Fondé en 1996, Baba Zula réunit Levent Akman, Murat Ertel, Özgür Çakırlar, Periklis Tsoukalas et Melike Sahin, qui mettent leurs voix, leurs instruments et leur sampler au service de ce qu’ils appellent eux-mêmes un « dub oriental [qui exprime] la psychédélie d’Istanbul ».
Le brassage culturel et temporel ne s’arrête pas là. Certains accents joués par Murat Ertel au saz [^1] électrifié emmènent l’auditeur vers des climats plus rock’n’roll, tandis que la flûte ney reflète l’ancestral soufisme. Et ce n’est pas la suite de cet instrumentarium extraordinaire (thérémine, oud électrique, darboukas, cuillères en bois, jouets divers servant de percussions, clarinette…) qui contredira l’éclectisme et la transdisciplinarité d’un groupe décidément hors normes. Sans oublier le chant et la danse qui relient les cultures et les temporalités.

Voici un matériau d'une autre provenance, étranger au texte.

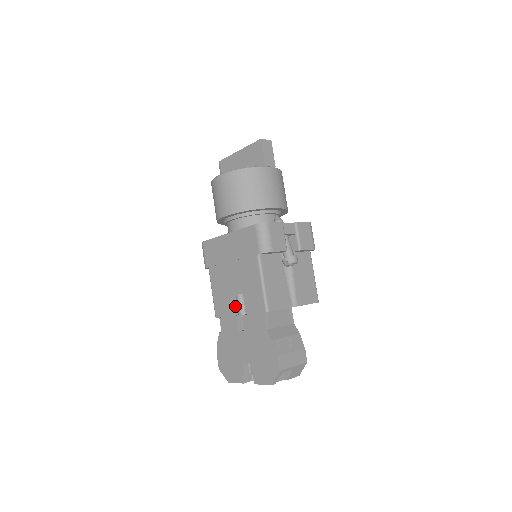
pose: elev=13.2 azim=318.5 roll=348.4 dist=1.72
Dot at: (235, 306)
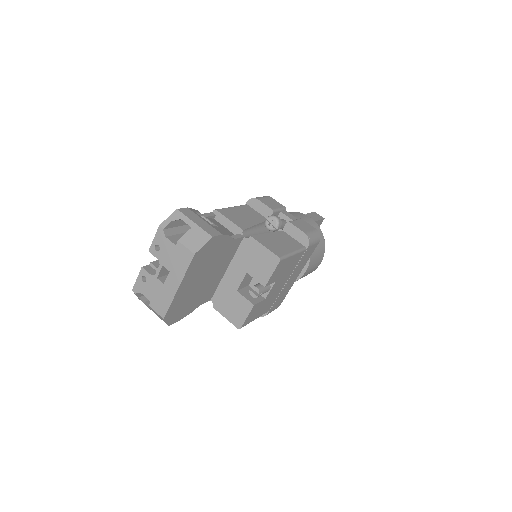
Dot at: occluded
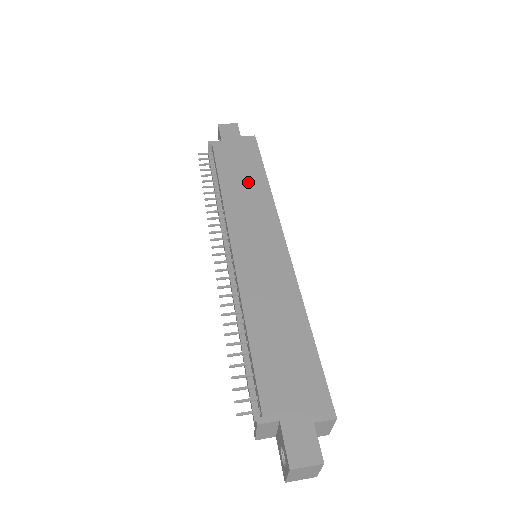
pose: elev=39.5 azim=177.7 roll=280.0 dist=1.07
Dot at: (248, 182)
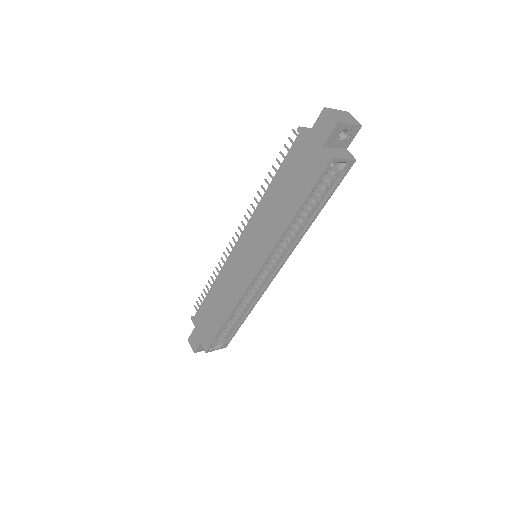
Dot at: (281, 206)
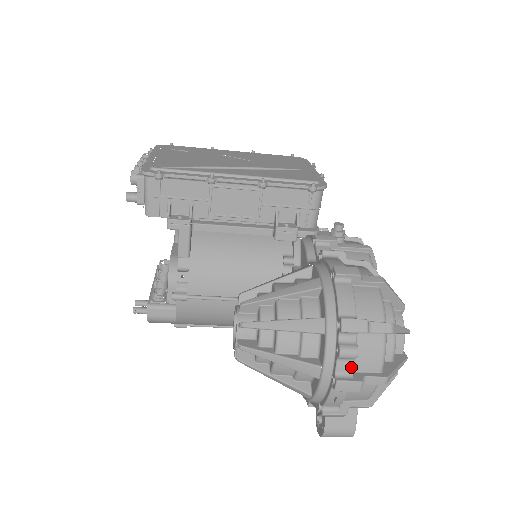
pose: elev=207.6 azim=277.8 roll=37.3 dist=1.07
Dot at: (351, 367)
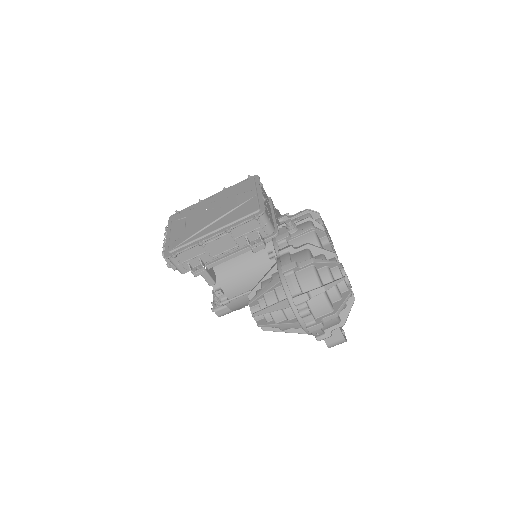
Dot at: (312, 318)
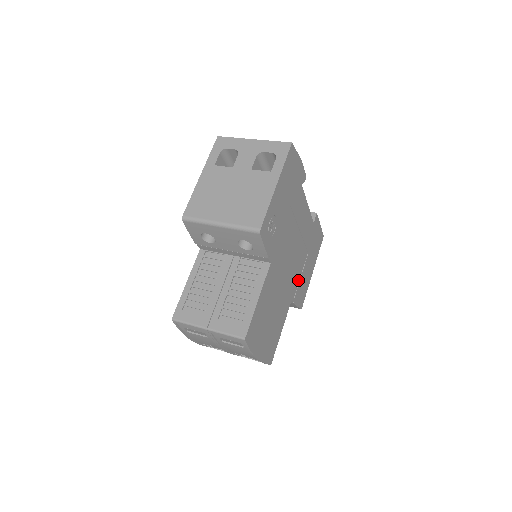
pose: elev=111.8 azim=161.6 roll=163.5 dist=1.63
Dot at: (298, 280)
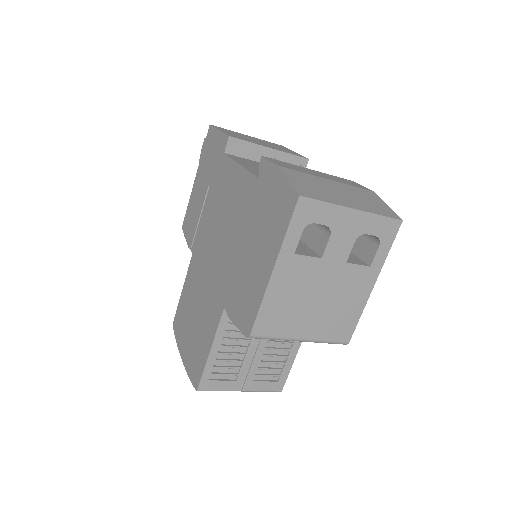
Dot at: occluded
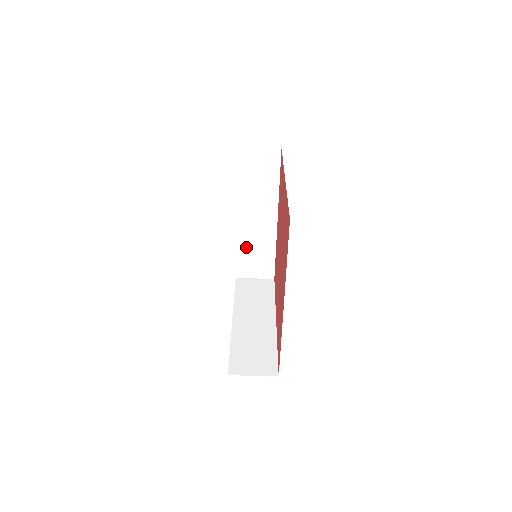
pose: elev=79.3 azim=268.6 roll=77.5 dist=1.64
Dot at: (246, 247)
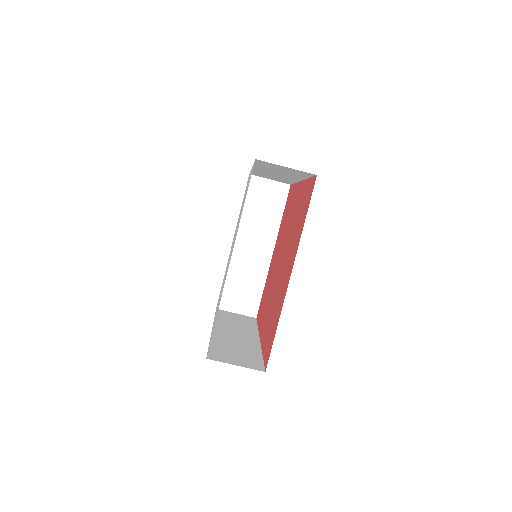
Dot at: (262, 174)
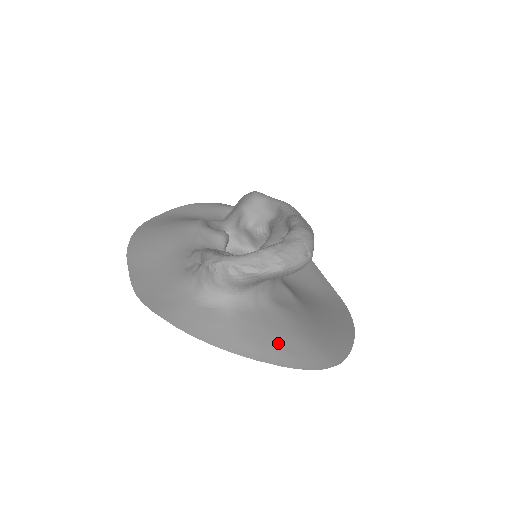
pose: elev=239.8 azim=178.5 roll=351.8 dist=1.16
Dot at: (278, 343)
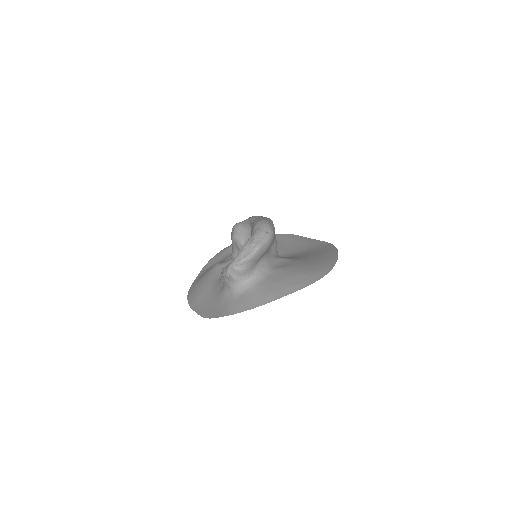
Dot at: (286, 284)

Sur scène, le spectacle est entier : aux bigarrures sonores qui électrisent l’oreille répond la beauté truculente de ces chamans des temps modernes. Musiciens de la lumière et de l’espérance révoltée, ils savent aussi se mettre en perspective, voire en retrait, et excellent dans l’accompagnement de films muets ou la composition de musiques de films (Renkli Türkçe, d’Ahmet Çadirci, 1999 ; Crossing the Bridge, de Fatih Akin, 2005…). Le 12 novembre, les Parisiens auront la chance de voir Baba Zula en live.
[^1] Luth turc à long manche.
Do Not Obey Baba Zula, Milan Records. En concert le 12 novembre, Le Petit Bain, festival Villes des musiques du monde, Paris XIIIe.